A wild pitch put them both in scoring position.
Catcher Yadier Molina came out to the mound to calm Kelly down. The righty recovered, trusted Molina enough to spike a curve in the dirt with a runner in scoring position and then fed Adrian Gonzalez and Yasiel Puig a series of breaking pitches. He got both of them fishing at an offspeed pitch for consecutive strikeouts and an escape hatch to the messy inning. It took Kelly 20 pitches to navigate the first inning. Greinke completed his first inning in eight pitches. He had six outs by the time he threw his 23rd pitch.
With Greinke having retired the first six Cardinals he faced, the Dodgers capitalized on Kelly's charity for two runs in the third inning. Kelly walked Gonzalez on four pitches to load the bases with one out. He got a comebacker from Puig for an out at home, but two walks would catch up to Kelly. Juan Uribe, who had four RBIs in the division series for LA, skipped a first-pitch fastball from Kelly up the middle to score both Ramirez and Gonzalez for a 2-0 lead.
As Kelly groped for the strike zone through the third inning, Shelby Miller started to warm up. As Kelly tried to find a third out in the fifth inning, Lynn started warming up.
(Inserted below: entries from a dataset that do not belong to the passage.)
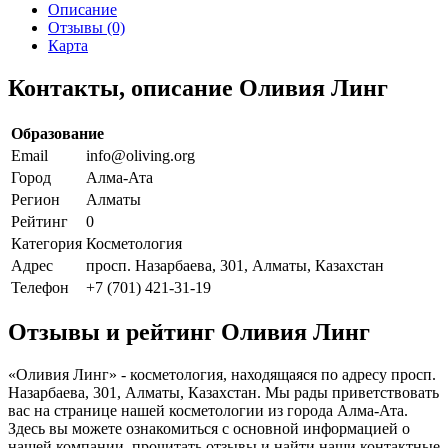
Описание
Отзывы (0)
Карта
Контакты, описание Оливия Линг
Образование
Email
info@oliving.org
Город
Алма-Ата
Регион
Алматы
Рейтинг
0
Категория
Косметология
Адрес
просп. Назарбаева, 301, Алматы, Казахстан
Телефон
+7 (701) 421-31-19
Отзывы и рейтинг Оливия Линг
«Оливия Линг» - косметология, находящаяся по адресу просп.
Назарбаева, 301, Алматы, Казахстан. Мы рады приветствовать
вас на странице нашей косметологии из города Алма-Ата.
Здесь вы можете ознакомиться с основной информацией о
нашей компании, прочитать отзывы и найти наши контактные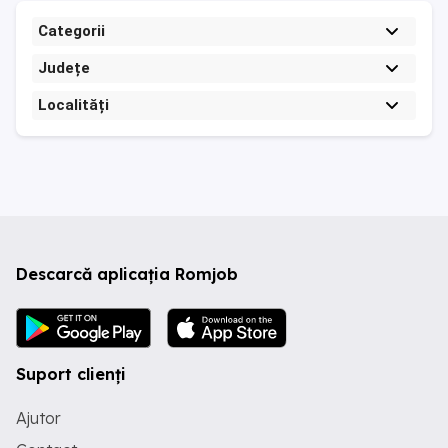
Categorii
Județe
Localități
Descarcă aplicația Romjob
Suport clienți
Ajutor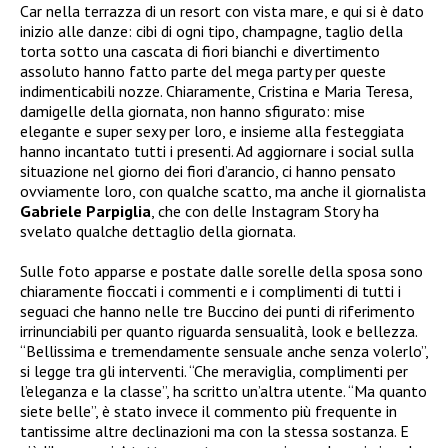
Car nella terrazza di un resort con vista mare, e qui si è dato
inizio alle danze: cibi di ogni tipo, champagne, taglio della
torta sotto una cascata di fiori bianchi e divertimento
assoluto hanno fatto parte del mega party per queste
indimenticabili nozze. Chiaramente, Cristina e Maria Teresa,
damigelle della giornata, non hanno sfigurato: mise
elegante e super sexy per loro, e insieme alla festeggiata
hanno incantato tutti i presenti. Ad aggiornare i social sulla
situazione nel giorno dei fiori d’arancio, ci hanno pensato
ovviamente loro, con qualche scatto, ma anche il giornalista
Gabriele Parpiglia
, che con delle Instagram Story ha
svelato qualche dettaglio della giornata.
Sulle foto apparse e postate dalle sorelle della sposa sono
chiaramente fioccati i commenti e i complimenti di tutti i
seguaci che hanno nelle tre Buccino dei punti di riferimento
irrinunciabili per quanto riguarda sensualità, look e bellezza.
“Bellissima e tremendamente sensuale anche senza volerlo”,
si legge tra gli interventi. “Che meraviglia, complimenti per
l’eleganza e la classe”, ha scritto un’altra utente. “Ma quanto
siete belle”, è stato invece il commento più frequente in
tantissime altre declinazioni ma con la stessa sostanza. E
Miller and Lynn combined for 30 wins during the season and yet were recast for Game 1 as long relievers. Either could draw the assignment to start Game 4 depending on whether they're needed earlier -- or where the series stands for the Cardinals at that point.
Although he took the scenic route, Kelly finished with what he usually provides the Cardinals: a quality start. He weathered the early turbulence and pitched six innings, allowing only the two runs on six hits. Eight of his 15 starts in the regular season were also quality starts. When the bullpen was ready to rescue him in the middle innings, Kelly had the only flawless inning of his night, a three-up, three-down fourth inning on seven pitches. And, yet, when he finally did turn the game over to the bullpen, it was tied, 2-2.
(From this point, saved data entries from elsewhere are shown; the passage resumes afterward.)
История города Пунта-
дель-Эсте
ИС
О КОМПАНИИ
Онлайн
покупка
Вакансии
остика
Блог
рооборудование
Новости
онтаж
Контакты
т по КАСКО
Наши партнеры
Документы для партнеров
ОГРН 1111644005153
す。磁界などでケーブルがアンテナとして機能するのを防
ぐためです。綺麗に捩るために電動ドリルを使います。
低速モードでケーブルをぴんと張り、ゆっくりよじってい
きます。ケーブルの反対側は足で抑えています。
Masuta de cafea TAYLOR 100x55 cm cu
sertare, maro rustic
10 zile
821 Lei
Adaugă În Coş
Greinke came to St. Louis with only other NLCS history coming against St. Louis. In 2011, Greinke was the Brewers' ace and the Cardinals split his two starts and left him with an 6.17 ERA in 11 2/3 innings. The Cardinals scored 11 runs off him, but three were unearned in the game he eventually lost at Busch. He avoided any of that unearned nonsense by simply keeping the Cardinals off base.
Greinke had a postseason career-high eight strikeouts by the end of the fifth inning. Four of his first six innings were perfect, and before Kelly's groundball single with two outs in the third inning the Cardinals had only one ball out of the infield as Greinke retired eight straight.He had a Cy Young-winner's assortment to utilize.
In the third inning, just before the Cardinals' game-tying rally, Greinke struck out Pete Kozma on a biting, 93 mph fastball. In the fifth, Kozma whiffed on a 71 mph curveball. To start the eighth, Kozma skied an 83 mph slider for an infield popup. He was not alone in being baffled. When the Dodgers' righty struck out pinch-hitter Adron Chambers in the eighth he tied his season high with nine strikeouts. He broke it by freezing Carpenter to end the eighth and his evening.
Greinke sped through the Cardinals' lineup more often than he didn't. The one time they had a chance to score against him in the early innings they did, and when Molina pried open a chance in the seventh, they squandered it. Molina's leadoff single brought Jay to the plate, and he promptly sabotaged the rally. Jay dropped a bunt ostensibly to move Molina into scoring position. Instead, Greinke pounced on it and got Molina at second.
Standing at first then with one out, Jay took off on David Freese's line drive to right fielder Puig. Puig, who has one of the better outfield arms in baseball and is the most eager to use it, caught Freese's line drive and threw a dart to catch Jay wandering for a double play.
With two on in the ninth, Jay worked bearded reliever Brian Wilson to a full count and popped up to end the inning and force extras.